[What to work on]: Give the number of lines in the data below that contain "shape", with no other words.

START Task data

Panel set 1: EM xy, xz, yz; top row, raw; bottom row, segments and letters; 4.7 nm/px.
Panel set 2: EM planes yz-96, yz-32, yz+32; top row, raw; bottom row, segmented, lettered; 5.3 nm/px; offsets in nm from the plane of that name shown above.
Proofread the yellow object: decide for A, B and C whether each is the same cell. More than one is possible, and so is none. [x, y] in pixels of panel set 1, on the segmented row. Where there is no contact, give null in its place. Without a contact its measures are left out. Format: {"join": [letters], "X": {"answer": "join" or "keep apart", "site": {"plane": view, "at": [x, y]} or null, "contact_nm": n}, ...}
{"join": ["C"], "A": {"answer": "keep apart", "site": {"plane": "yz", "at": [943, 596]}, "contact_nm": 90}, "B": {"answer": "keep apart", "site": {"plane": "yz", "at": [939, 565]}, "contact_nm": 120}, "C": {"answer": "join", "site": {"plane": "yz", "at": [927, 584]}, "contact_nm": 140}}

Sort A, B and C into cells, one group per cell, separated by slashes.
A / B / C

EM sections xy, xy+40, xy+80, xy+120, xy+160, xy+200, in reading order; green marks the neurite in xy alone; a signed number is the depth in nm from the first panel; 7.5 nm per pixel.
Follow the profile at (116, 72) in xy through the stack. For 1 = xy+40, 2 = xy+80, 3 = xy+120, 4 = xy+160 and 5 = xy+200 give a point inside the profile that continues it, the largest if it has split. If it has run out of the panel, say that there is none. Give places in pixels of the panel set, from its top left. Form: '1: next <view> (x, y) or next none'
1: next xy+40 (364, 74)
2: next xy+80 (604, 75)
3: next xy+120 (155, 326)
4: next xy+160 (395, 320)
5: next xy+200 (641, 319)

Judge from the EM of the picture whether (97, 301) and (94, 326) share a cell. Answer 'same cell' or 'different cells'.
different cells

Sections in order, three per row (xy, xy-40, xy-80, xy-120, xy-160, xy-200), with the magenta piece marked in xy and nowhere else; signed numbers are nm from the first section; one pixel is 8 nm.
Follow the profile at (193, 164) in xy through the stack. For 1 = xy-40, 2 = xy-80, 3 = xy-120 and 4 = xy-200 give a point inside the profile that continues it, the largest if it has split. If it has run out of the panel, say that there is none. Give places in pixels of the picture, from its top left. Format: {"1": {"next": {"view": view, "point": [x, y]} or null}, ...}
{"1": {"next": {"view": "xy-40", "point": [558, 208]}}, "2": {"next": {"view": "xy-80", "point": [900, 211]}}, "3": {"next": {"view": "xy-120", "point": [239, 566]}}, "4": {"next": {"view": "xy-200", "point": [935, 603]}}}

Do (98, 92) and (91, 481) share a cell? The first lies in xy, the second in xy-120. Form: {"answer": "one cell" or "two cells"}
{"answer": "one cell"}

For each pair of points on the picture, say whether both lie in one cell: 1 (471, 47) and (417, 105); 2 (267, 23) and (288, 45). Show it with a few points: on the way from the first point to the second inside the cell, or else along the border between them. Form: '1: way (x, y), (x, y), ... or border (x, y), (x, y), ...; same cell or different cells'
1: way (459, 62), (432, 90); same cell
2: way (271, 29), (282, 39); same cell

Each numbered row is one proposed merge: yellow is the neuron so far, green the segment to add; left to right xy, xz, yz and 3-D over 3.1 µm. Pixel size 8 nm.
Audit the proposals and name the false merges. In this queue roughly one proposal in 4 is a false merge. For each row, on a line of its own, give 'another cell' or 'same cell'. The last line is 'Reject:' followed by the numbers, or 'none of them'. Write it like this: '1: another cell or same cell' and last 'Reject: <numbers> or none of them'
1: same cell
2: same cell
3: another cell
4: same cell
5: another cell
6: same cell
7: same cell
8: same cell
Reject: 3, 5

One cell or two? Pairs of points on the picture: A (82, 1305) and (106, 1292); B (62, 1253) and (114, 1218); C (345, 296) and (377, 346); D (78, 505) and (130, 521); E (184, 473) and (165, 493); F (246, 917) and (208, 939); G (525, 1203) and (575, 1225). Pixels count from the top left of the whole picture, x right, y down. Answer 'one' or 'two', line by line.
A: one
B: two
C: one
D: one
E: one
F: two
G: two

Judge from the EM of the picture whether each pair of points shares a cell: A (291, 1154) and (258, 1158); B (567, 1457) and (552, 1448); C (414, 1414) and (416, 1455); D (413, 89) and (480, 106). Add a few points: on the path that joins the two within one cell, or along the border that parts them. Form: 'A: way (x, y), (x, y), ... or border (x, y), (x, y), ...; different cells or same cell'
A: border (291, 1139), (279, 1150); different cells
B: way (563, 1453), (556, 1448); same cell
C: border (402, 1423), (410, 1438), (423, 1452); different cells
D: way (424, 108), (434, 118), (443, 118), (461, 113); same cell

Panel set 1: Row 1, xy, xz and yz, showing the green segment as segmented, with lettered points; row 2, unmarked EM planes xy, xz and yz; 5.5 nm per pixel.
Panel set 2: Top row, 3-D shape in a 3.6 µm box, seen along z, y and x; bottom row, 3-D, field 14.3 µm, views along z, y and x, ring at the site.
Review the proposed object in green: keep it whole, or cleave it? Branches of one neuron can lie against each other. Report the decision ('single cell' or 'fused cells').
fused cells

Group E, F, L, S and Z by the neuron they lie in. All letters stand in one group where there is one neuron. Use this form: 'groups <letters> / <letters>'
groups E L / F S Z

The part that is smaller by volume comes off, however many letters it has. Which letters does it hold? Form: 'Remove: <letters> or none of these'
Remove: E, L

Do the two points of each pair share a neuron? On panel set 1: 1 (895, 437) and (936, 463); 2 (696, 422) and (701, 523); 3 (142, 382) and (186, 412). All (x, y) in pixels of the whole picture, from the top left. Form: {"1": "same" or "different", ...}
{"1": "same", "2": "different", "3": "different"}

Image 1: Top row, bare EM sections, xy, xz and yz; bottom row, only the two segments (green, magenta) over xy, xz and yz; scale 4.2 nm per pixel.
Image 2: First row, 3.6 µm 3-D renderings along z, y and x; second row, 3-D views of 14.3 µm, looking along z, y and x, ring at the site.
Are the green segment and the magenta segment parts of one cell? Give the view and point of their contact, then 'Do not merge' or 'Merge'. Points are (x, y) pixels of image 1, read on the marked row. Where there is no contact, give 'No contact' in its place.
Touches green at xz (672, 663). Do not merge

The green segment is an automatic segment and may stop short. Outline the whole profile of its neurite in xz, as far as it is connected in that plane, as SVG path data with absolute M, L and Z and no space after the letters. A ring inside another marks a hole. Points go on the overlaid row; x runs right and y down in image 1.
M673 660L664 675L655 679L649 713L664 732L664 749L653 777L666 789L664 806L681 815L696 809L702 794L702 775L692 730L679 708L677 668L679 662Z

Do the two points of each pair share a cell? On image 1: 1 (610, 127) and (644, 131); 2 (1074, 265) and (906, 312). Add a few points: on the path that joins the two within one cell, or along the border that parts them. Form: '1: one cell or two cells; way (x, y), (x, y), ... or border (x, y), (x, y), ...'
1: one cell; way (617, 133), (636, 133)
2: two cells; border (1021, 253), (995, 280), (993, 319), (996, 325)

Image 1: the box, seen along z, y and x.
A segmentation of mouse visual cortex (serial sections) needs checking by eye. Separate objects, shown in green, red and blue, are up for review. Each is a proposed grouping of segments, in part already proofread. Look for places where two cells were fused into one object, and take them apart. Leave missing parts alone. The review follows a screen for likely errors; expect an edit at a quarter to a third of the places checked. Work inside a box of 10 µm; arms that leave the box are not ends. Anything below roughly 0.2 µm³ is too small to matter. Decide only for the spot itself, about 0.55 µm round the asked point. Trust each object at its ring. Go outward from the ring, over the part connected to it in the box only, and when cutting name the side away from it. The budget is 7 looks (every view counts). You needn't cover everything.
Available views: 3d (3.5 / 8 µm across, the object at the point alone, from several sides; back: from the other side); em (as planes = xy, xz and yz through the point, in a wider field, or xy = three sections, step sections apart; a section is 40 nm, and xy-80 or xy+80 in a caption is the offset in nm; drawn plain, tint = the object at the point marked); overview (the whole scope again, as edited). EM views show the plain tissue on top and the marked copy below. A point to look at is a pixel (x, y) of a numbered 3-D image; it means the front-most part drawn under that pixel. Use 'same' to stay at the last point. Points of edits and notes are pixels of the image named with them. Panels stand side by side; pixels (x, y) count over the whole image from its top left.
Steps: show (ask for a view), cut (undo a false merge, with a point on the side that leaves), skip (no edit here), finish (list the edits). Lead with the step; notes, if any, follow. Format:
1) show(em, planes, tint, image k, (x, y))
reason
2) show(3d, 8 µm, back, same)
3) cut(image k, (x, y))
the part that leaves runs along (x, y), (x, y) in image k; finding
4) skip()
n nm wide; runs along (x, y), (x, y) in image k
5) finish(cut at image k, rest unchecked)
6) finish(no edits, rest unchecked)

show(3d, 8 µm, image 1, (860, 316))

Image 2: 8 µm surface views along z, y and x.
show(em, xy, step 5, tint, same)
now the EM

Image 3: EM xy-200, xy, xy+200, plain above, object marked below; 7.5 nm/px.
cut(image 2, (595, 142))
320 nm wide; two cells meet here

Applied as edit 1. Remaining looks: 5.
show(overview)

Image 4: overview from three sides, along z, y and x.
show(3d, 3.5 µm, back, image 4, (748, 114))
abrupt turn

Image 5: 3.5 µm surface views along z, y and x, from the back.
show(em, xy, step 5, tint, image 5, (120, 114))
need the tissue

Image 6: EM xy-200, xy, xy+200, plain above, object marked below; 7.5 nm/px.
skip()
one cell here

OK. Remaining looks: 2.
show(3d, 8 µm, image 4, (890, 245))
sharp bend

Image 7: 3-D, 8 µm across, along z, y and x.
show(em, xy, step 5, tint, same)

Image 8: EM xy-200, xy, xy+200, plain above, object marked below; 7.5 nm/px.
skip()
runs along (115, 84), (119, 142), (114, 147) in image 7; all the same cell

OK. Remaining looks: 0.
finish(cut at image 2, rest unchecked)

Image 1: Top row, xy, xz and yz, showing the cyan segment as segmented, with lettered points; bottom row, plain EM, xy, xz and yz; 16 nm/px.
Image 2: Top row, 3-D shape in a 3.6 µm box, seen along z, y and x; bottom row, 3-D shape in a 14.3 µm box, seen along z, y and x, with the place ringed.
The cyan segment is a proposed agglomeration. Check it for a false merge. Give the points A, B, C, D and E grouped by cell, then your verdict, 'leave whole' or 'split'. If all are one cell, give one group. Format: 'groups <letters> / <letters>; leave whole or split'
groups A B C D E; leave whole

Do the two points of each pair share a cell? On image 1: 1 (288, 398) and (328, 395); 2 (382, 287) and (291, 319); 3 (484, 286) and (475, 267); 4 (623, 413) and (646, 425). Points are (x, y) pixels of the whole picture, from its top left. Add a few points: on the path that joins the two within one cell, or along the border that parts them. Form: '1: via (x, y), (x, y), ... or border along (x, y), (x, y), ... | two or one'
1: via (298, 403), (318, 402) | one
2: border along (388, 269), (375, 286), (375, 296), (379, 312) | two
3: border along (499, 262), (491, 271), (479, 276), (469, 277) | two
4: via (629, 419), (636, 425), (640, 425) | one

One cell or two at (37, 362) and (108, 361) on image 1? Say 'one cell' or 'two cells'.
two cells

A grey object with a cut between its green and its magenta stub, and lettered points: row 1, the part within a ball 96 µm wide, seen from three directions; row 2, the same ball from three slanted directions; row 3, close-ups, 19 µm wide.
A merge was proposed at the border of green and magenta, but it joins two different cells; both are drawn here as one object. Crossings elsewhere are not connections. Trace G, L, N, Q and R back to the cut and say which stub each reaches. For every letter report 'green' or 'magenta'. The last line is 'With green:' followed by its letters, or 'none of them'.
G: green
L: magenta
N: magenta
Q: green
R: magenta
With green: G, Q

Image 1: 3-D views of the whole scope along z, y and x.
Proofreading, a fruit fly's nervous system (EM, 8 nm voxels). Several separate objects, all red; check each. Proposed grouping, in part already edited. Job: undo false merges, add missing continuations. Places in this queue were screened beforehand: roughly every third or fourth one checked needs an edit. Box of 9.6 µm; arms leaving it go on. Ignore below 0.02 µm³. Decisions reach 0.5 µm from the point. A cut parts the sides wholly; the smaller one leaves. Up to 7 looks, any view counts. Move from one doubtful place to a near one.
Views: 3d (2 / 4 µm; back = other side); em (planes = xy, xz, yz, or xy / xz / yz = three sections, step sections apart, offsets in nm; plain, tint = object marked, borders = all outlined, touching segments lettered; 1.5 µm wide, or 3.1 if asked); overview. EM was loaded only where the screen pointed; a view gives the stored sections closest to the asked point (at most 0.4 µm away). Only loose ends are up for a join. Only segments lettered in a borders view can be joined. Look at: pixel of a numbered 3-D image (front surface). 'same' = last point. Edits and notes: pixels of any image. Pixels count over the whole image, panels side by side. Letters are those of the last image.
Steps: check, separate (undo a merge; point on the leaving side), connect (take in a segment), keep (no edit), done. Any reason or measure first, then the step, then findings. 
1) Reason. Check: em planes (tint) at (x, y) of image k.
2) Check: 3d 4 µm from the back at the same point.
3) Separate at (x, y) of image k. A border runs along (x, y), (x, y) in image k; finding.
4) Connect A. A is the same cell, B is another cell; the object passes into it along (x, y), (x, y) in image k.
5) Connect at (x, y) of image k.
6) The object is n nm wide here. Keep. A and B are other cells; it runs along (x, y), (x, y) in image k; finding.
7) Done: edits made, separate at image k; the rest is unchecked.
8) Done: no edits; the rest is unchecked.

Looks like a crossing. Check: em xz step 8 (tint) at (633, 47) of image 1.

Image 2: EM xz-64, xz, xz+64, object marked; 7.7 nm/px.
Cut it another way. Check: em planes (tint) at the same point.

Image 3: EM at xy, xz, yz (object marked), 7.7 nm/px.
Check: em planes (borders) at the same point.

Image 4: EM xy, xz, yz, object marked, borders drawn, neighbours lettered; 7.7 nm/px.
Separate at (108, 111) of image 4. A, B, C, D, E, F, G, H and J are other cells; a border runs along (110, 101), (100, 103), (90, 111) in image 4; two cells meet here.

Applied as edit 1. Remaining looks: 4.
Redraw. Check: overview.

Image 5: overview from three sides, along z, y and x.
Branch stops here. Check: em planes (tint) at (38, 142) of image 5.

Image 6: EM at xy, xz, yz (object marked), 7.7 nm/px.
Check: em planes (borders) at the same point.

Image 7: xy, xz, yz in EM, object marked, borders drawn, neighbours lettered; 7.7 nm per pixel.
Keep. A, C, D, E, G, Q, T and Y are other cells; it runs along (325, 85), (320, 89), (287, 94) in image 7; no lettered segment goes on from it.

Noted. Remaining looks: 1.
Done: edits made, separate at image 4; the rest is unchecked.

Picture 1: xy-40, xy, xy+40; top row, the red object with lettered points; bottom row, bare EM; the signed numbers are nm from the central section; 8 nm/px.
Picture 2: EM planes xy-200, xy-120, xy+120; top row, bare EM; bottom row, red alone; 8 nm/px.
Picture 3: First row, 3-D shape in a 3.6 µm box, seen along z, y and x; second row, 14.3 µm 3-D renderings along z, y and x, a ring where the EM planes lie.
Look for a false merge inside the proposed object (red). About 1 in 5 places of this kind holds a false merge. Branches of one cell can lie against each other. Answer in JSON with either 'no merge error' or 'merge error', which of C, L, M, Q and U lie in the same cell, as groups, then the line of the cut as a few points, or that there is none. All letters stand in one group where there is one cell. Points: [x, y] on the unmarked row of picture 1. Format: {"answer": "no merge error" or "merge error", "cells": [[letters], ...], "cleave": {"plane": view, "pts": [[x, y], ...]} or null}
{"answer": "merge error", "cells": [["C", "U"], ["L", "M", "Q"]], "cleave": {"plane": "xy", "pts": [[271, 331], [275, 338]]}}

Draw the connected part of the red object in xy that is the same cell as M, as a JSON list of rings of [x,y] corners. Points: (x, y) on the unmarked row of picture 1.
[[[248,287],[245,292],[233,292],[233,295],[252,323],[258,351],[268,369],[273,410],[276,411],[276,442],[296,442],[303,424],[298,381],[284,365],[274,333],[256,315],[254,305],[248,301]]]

END Task data

[Task solution]: 3